Dog consume cannabis

CANNABIS TOXICITY IN CATS

Although cannabis intoxication mostly affects dogs, with canines involved in 96% of cases, cats also experience this condition from time to time, making up 3% of cases. Cases of cannabis toxicity in cats also result from ingestion of cannabis products or exposure to smoke. Not as much is known about cannabis toxicity within cats. For example, the metabolic pathway is mostly unknown, as is the minimum lethal dose.

The signs of cannabis intoxication in cats can vary, and are sometimes quite extreme. Symptoms include disorders of consciousness, coma, convulsions, ataxia, depression, agitation, anxiety, vocalisation, hypersalivation, diarrhoea, vomiting, bradycardia, tachycardia, hypothermia, and mydriasis.

The route of action is the same as mentioned for dogs. Call the pet poison helpline for further advice based on symptoms.
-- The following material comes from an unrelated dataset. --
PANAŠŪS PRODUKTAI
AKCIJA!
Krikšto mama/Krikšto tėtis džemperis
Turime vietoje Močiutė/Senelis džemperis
PREVENTING YOUR PETS FROM ACCESSING CANNABIS

Some of the easiest ways to prevent your dog or cat from ingesting THC is by minimising and eliminating any potential exposure. Smoking in a different room and securely storing cannabis edibles and products will minimise access. If you are growing indoors, secure your grow room to prevent your pets from entering the space and potentially chowing down on leaves and flowers. If you are growing outdoors, you can take several steps to secure your garden, such as fencing.

MEDICINAL CANNABIS FOR PETS

Not all cannabis exposure is bad for pets. In fact, there is a huge emerging market revolving around medicinal cannabis for pets. The presence of the endocannabinoid system within cats and dogs is why large accidental doses of THC can be potentially dangerous, and it's also the reason why cannabis is being used in attempts to treat ailments such as seizures.

The non-psychoactive cannabinoid CBD is gaining traction within the world of pet medicine and supplements. Products are hitting the market that assist with fur health, anxiety, inflammation, nausea, and vomiting. Some pet owners are also using THC in attempt to treat much more serious health conditions. Not much is known about the exact effects of these molecules on pet health. Although they appear to have medicinal effects, there are dangers associated with inappropriate dosage. The best thing to do when looking to administer these medicines is to conduct your own research and have a conversation with your veterinarian.